Luisa finished her wine and made her decision. She would go to dinner. She would assess the situation, and Celine, in person. She would be charming, professional, engaged. And then, if the chemistry was there, if the connection felt authentic rather than merely advantageous, she would decide what happened next.
She texted her agent: 'Tell Celine I look forward to discussing her creative vision. Send me the restaurant details.'
The next evening, Luisa paused to check her reflection in the mirror at the entrance to the restaurant. She felt surprisingly nervous, but then this was one of those rare evenings where she was meeting someone who could, if it went well, advance her career in one single huge leap. So, maybe, she was right to feel nervous... maybe this was one of those times that nerves were a good thing.

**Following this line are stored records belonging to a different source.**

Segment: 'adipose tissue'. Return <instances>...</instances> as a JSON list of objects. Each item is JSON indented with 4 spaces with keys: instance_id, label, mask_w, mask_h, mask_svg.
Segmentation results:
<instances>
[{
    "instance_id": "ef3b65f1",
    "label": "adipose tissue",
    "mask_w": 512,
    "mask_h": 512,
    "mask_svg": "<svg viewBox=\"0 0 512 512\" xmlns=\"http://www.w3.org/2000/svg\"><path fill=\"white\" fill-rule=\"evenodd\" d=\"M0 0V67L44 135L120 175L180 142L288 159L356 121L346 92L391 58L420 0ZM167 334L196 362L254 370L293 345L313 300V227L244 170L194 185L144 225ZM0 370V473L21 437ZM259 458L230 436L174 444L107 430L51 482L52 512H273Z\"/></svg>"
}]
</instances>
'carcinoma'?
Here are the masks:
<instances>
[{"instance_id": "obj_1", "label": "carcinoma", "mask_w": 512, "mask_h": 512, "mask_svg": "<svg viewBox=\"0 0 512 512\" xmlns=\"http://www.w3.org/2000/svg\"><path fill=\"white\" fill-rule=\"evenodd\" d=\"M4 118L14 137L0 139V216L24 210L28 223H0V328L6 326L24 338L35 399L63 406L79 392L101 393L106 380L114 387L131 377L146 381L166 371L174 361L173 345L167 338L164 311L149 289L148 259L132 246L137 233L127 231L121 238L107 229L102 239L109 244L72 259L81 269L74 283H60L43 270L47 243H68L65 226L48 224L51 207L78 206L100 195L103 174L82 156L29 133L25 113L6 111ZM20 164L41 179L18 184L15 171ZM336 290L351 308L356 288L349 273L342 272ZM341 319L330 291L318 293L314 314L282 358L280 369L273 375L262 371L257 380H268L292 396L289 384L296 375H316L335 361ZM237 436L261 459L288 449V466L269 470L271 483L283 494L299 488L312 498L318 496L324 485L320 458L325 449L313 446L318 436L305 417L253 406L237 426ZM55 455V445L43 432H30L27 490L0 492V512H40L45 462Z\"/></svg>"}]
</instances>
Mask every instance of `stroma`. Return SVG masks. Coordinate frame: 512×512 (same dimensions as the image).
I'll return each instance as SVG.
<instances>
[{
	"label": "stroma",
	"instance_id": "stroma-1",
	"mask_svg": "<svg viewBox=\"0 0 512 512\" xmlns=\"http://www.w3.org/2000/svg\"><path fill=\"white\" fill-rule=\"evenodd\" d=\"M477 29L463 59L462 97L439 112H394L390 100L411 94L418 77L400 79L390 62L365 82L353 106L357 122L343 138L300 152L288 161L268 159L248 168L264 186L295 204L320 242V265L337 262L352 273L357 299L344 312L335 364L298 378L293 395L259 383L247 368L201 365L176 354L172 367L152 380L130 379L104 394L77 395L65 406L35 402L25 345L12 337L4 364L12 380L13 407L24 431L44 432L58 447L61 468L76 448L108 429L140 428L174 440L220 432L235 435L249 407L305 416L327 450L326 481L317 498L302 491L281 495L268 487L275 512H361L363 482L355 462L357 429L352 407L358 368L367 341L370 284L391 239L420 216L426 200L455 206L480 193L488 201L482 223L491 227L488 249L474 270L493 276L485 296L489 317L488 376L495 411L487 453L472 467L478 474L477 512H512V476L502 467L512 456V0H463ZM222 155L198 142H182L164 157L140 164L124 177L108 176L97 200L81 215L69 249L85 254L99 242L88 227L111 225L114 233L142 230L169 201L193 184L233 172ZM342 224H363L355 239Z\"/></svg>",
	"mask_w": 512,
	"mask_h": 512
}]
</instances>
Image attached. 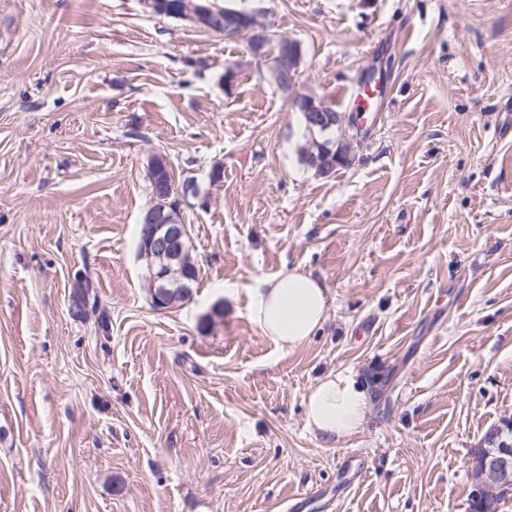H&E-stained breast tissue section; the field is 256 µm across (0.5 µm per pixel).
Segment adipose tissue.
Returning a JSON list of instances; mask_svg holds the SVG:
<instances>
[{
	"label": "adipose tissue",
	"mask_w": 512,
	"mask_h": 512,
	"mask_svg": "<svg viewBox=\"0 0 512 512\" xmlns=\"http://www.w3.org/2000/svg\"><path fill=\"white\" fill-rule=\"evenodd\" d=\"M327 316V290L309 274L291 270L254 290L252 319L278 348L302 346ZM368 402L367 388L356 372L327 374L304 397L306 425L324 443H336L363 428Z\"/></svg>",
	"instance_id": "ef3b65f1"
}]
</instances>
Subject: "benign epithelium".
Segmentation results:
<instances>
[{
    "label": "benign epithelium",
    "instance_id": "benign-epithelium-1",
    "mask_svg": "<svg viewBox=\"0 0 512 512\" xmlns=\"http://www.w3.org/2000/svg\"><path fill=\"white\" fill-rule=\"evenodd\" d=\"M266 9L250 11L243 22H224V37L245 35L254 51L252 55L258 68H266L275 78L289 106L305 113L308 125L324 128L332 124L345 131L351 125L349 116L334 113L320 98L299 91L295 76L298 74L303 53L301 45L290 37H283L284 51L274 57L261 54L271 29L265 21ZM310 153L314 167L320 175L333 173L329 168L332 149L329 144H314ZM142 223L146 234L138 244L139 255L146 261L148 276L145 287L156 310L168 308L165 287L170 282L183 285L184 270L194 263L191 252L185 249L183 239L190 236L187 225L181 220L180 210L170 206L168 197L154 196L145 210ZM512 418L493 426L482 444L471 449L472 491L471 498L483 512H495L501 495L512 490Z\"/></svg>",
    "mask_w": 512,
    "mask_h": 512
}]
</instances>
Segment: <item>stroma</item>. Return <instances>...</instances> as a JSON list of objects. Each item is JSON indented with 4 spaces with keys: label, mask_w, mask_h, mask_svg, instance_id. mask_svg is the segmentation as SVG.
<instances>
[{
    "label": "stroma",
    "mask_w": 512,
    "mask_h": 512,
    "mask_svg": "<svg viewBox=\"0 0 512 512\" xmlns=\"http://www.w3.org/2000/svg\"><path fill=\"white\" fill-rule=\"evenodd\" d=\"M214 2L269 9L336 111L374 74L349 165L299 163L246 38L142 0H0V512H286L317 487L338 494L296 512H470L468 451L512 415V0ZM156 154L199 189V280L164 311L137 249ZM292 269L328 319L282 350L251 307ZM345 369L390 401L328 445L303 397Z\"/></svg>",
    "instance_id": "obj_1"
}]
</instances>
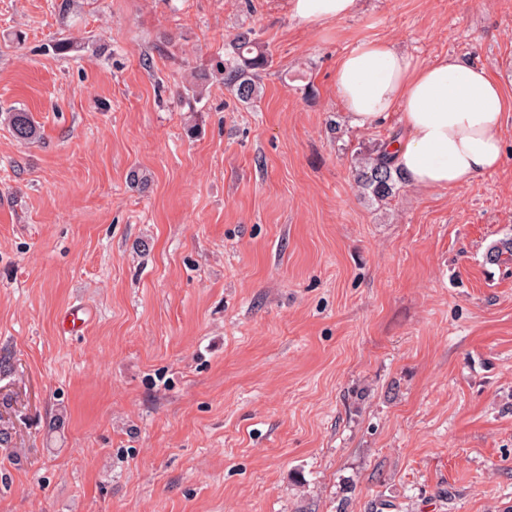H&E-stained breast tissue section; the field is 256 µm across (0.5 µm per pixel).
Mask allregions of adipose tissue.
<instances>
[{
    "instance_id": "ef3b65f1",
    "label": "adipose tissue",
    "mask_w": 512,
    "mask_h": 512,
    "mask_svg": "<svg viewBox=\"0 0 512 512\" xmlns=\"http://www.w3.org/2000/svg\"><path fill=\"white\" fill-rule=\"evenodd\" d=\"M289 14L323 26L354 16L359 0H287ZM336 96L352 125L394 118L392 165L428 190L470 184L502 163V130L512 95L481 67L451 55L421 62L386 39H363L343 54Z\"/></svg>"
}]
</instances>
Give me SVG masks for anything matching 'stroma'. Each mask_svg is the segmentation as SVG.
<instances>
[{
    "mask_svg": "<svg viewBox=\"0 0 512 512\" xmlns=\"http://www.w3.org/2000/svg\"><path fill=\"white\" fill-rule=\"evenodd\" d=\"M61 3L0 0L40 127L0 122V512H512V114L497 170L377 201L394 123L333 87L383 38L512 91V0ZM247 29L253 104L215 74ZM288 13L303 23L324 26L356 14L359 0H287ZM4 121L18 140L29 141L36 138L39 133L32 114L26 110L14 109L6 112Z\"/></svg>",
    "mask_w": 512,
    "mask_h": 512,
    "instance_id": "35a3bbf8",
    "label": "stroma"
}]
</instances>
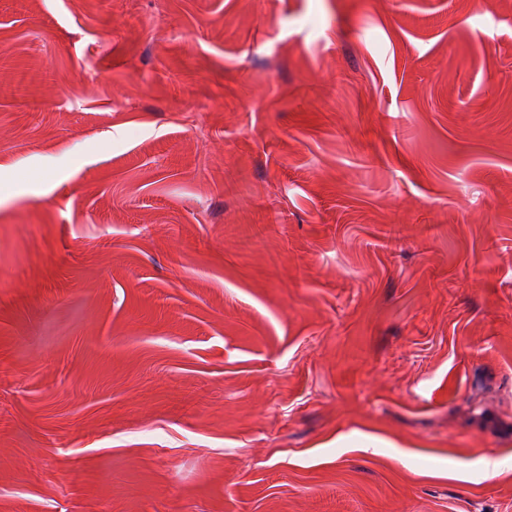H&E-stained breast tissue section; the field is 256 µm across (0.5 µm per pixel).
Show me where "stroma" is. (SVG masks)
<instances>
[{
  "label": "stroma",
  "instance_id": "1",
  "mask_svg": "<svg viewBox=\"0 0 512 512\" xmlns=\"http://www.w3.org/2000/svg\"><path fill=\"white\" fill-rule=\"evenodd\" d=\"M0 512H512V0H0Z\"/></svg>",
  "mask_w": 512,
  "mask_h": 512
}]
</instances>
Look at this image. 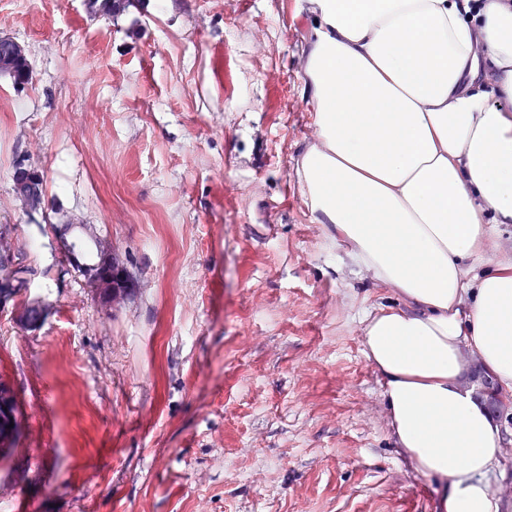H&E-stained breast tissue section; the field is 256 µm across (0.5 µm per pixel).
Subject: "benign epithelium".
<instances>
[{
  "label": "benign epithelium",
  "mask_w": 512,
  "mask_h": 512,
  "mask_svg": "<svg viewBox=\"0 0 512 512\" xmlns=\"http://www.w3.org/2000/svg\"><path fill=\"white\" fill-rule=\"evenodd\" d=\"M13 194L21 204L29 209L36 210L43 200L42 180L33 174V169L28 160L21 159L17 162L13 177ZM82 228L80 224H70L66 232L57 237V244L60 249L67 252L73 265L83 264L82 252L73 249L72 243L66 238V233ZM17 230L11 226L0 227V268L5 270L4 281L0 282V310L9 312L11 316L24 328H37L43 316V310L35 305L25 303L18 289L14 288L15 280L29 279L30 275L23 272L17 259ZM96 252L105 258L106 264L98 267V271L89 275L84 280V288L96 299L104 301L107 307H112L123 296V292L115 288L116 271L118 264L112 257V248L106 243L98 240L95 242ZM11 398L0 392V423L6 426L5 434H10L13 428L10 424L14 422L13 414L10 411Z\"/></svg>",
  "instance_id": "obj_1"
}]
</instances>
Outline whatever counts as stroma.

The Luisa that looked back at her belied none of those nerves though. Tall and slim, Luisa had the kind of effortless elegance that photographers adored. Her tanned, olive skin had something intangible that needed little enhancement, catching light in ways that made even experienced make-up artists pause in appreciation.
Her face, she'd been reliably told though she still didn't quite believe it, was a perfect harmony of features, dominated by brown eyes so expressive and deep that the right glance in a photograph could almost hold a conversation with the viewer. Her dark brown hair, usually pulled back in a practical ponytail when off duty, was worn down for the night with an artfully casual, messy look that hid the effort she'd put in to getting ready, framing her face that seemed to turn heads wherever she went.
For the dinner, she'd dressed to impress, wearing a black, long sleeved, figure hugging dress that stopped around half-way down her thighs, paired with a set of high heels. She'd gone with her best lingerie too, as much for the lift it gave her emotionally as in any expectation of things to go beyond dinner.